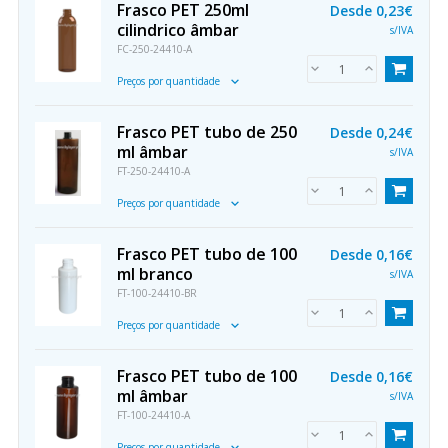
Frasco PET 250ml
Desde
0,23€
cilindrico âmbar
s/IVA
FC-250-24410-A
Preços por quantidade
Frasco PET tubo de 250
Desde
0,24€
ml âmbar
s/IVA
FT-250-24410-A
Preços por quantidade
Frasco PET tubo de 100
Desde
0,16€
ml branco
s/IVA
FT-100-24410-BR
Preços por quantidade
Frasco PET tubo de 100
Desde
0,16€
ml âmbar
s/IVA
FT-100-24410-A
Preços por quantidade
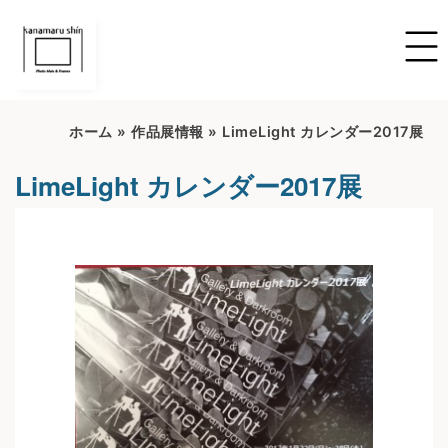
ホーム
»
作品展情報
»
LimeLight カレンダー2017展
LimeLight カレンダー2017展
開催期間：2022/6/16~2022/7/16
· · · · · · ·
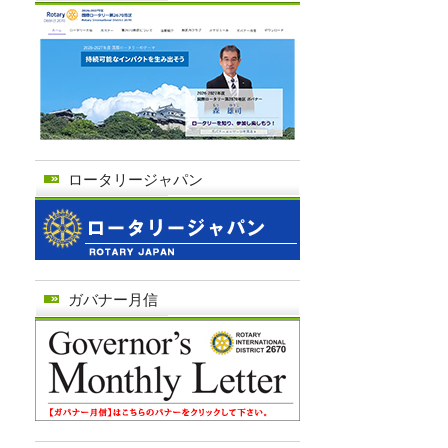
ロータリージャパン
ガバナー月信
· · · · · · ·
» **What to do**: Copy out the listing above from the line containing "FT-250-24410-A" to the line containing "開催期間：2022/6/16~2022/7/16", both included, exactly as written and minus the images.

» **Response area**:
FT-250-24410-A
Preços por quantidade
Frasco PET tubo de 100
Desde
0,16€
ml branco
s/IVA
FT-100-24410-BR
Preços por quantidade
Frasco PET tubo de 100
Desde
0,16€
ml âmbar
s/IVA
FT-100-24410-A
Preços por quantidade
ホーム
»
作品展情報
»
LimeLight カレンダー2017展
LimeLight カレンダー2017展
開催期間：2022/6/16~2022/7/16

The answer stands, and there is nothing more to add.